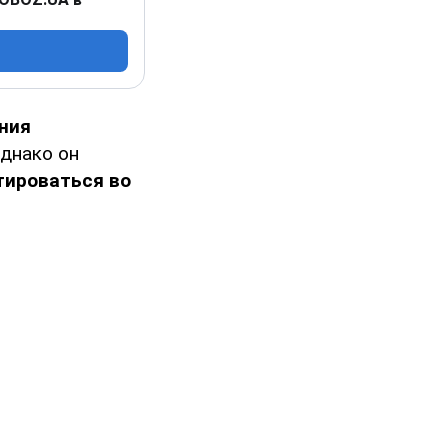
ния
днако он
тироваться во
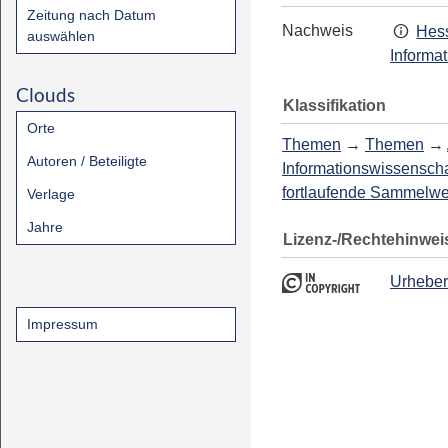
Zeitung nach Datum
Nachweis
Hess
auswählen
Informa
Clouds
Klassifikation
Orte
Themen
→
Themen
→
Autoren / Beteiligte
Informationswissenscha
fortlaufende Sammelw
Verlage
Jahre
Lizenz-/Rechtehinwei
Urheber
Impressum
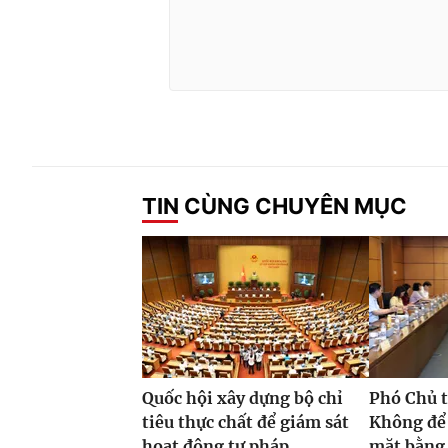
TIN CÙNG CHUYÊN MỤC
Quốc hội xây dựng bộ chỉ
Phó Chủ t
tiêu thực chất để giám sát
Không để
hoạt động tư pháp
mặt bằng 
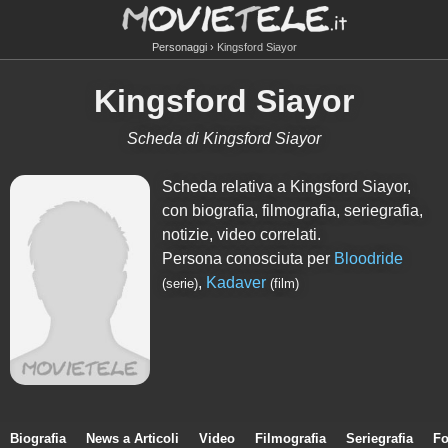
Personaggi
Kingsford Siayor
Kingsford Siayor
Scheda di Kingsford Siayor
Scheda relativa a Kingsford Siayor,
con biografia, filmografia, seriegrafia,
notizie, video correlati.
Persona conosciuta per
Bloodride
,
Kadaver
(serie)
(film)
Biografia
News a Articoli
Video
Filmografia
Seriegrafia
Fo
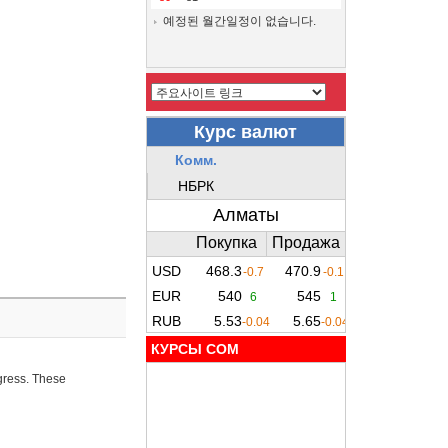
예정된 월간일정이 없습니다.
КУРСЫ COM
ogress. These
---*---
_Task objective_
Edit the text of all the rows above so that every "Themen" becomes "Subjects", leaving everything else unchanged, and leave the pictures out of your answer.

_Answer space_
ния
днако он
тироваться во
Zeitung nach Datum
Nachweis
Hess
auswählen
Informa
Clouds
Klassifikation
Orte
Subjects
→
Subjects
→
Autoren / Beteiligte
Informationswissenscha
fortlaufende Sammelw
Verlage
Jahre
Lizenz-/Rechtehinwei
Urheber
Impressum
TIN CÙNG CHUYÊN MỤC
Quốc hội xây dựng bộ chỉ
Phó Chủ t
tiêu thực chất để giám sát
Không để
hoạt động tư pháp
mặt bằng 
Personaggi
Kingsford Siayor
Kingsford Siayor
Scheda di Kingsford Siayor
Scheda relativa a Kingsford Siayor,
con biografia, filmografia, seriegrafia,
notizie, video correlati.
Persona conosciuta per
Bloodride
,
Kadaver
(serie)
(film)
Biografia
News a Articoli
Video
Filmografia
Seriegrafia
Fo
예정된 월간일정이 없습니다.
КУРСЫ COM
ogress. These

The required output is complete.